For the visit of Pope John Paul to San Antonio in September 1987, his brother bishops gave him the responsibility for raising and managing the millions of dollars in funds for the papal visit.

In 1989, he was named coadjutor to Dallas Bishop Thomas A. Tschoepe and succeeded him July 15, 1990, the 100th anniversary of the establishment of the Diocese of Dallas by Pope Leo XIII.

In Dallas, Grahmann found a nine-county diocese with a Catholic population of 226,000, but one that was increasing due to migration from across the country and, particularly, from south of the border. Recognizing that a large part of the burgeoning Catholic population was due to immigration of Hispanic Catholics, Grahmann made the outreach to Hispanics a priority of his episcopacy.

During his tenure, 14 parishes were established and several schools to accommodate the growing number of Catholics moving to North Texas from across the country and other parts of the world.

But there is no erasing a dark shadow cast across the diocese during Grahmann’s tenure, one brought on by a sexual abuse scandal that pitted Catholics against Catholics; a jury verdict that cost the diocese millions of dollars; another jury verdict that brought life sentences for a pedophile priest; outcries and fallouts from the re-assignments of several priests, and what Catholic community and business leaders said was a diocese divided because Grahmann did not resign, even when a coadjutor for the Dallas diocese was named.

In July 1997, a Dallas County jury found the diocese liable for failing to act on years’ of warnings about Father Rudy Kos, accused of sexual misconduct with 11 altar boys, and for fraud and conspiracy to hide the priest’s crimes from parishioners and police.
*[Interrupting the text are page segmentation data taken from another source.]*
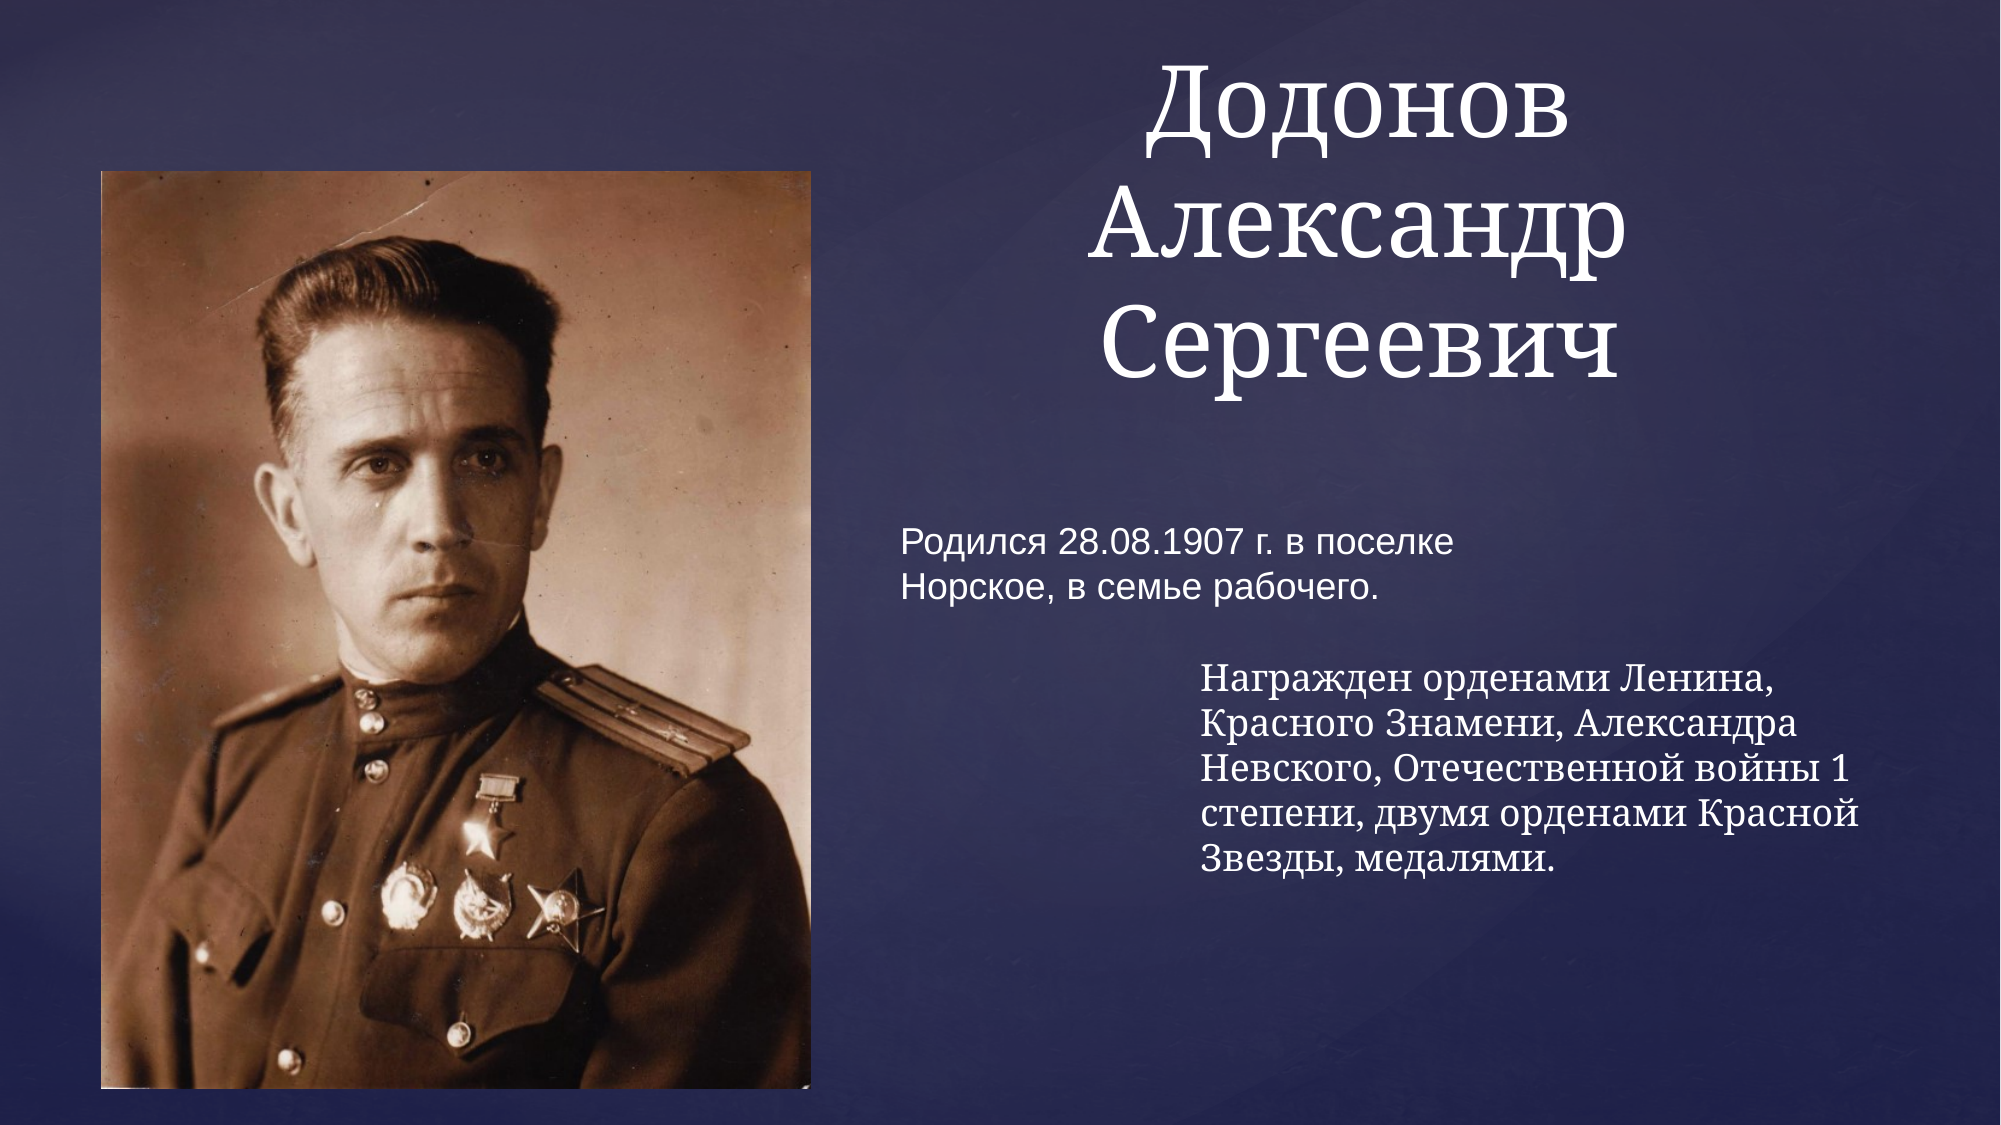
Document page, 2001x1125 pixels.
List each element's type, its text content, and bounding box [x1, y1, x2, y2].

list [101, 171, 812, 1090]
text_box Родился 28.08.1907 г. в поселке Норское, в семье рабочего. [885, 509, 1548, 615]
text_box Награжден орденами Ленина, Красного Знамени, Александра Невского, Отечественной войны 1 степени, двумя орденами Красной Звезды, медалями. [1185, 646, 1909, 931]
title Додонов Александр Сергеевич [857, 27, 1863, 405]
The diocese later reached an agreement with the victims for approximately $35.6 million, with the diocese paying approximately $11.6 million, with the insurance carriers paying the remainder.

In 1998, Kos was convicted of aggravated sexual assault of former altar boys and was sentenced to life in prison.

After the settlement, Grahmann apologized to the victims, their families and said “the decisions made concerning Rudy Kos were errors in human judgment. We accept the burden of the verdict.”

Grahmann later wrote of the events: “It was a painful and agonizing time for the victims and their families, for the church and for me personally. I have a deep sorrow in my heart that will never go away.”

In 2002, the U.S. bishops convened a conference in Dallas and adopted safeguards for the protection of children in Catholic schools and parishes.

In 2006, he turned 75 and submitted his resignation to Pope Benedict XVI and was replaced the following year by Farrell, a native of Dublin, Ireland.

The Dallas Diocese is now home to more than 1 million Catholics.

In retirement, Grahmann spent time in Dallas and at his home in Hallettsville and assisted with confirmations in Dallas and San Antonio. In 2012, when his health began to deteriorate, he moved to Casa de Padres, the retirement home for priests and brothers in San Antonio.

He was preceded in death by his parents and three sisters, Rita Zaruba, and Sister Anastasia and Sister Sylvia, both of whom were Sisters of the Incarnate Word and Blessed Sacrament.

He is survived by five brothers, Nicholas Jr., Marcus, Jerome, Fred and Lasallian Brother Nicholas, and two sisters, Anita Spangle and Mary Ann Michalke. He has 25 nephews and nieces, grandnephews and nieces and two great-grand nephews.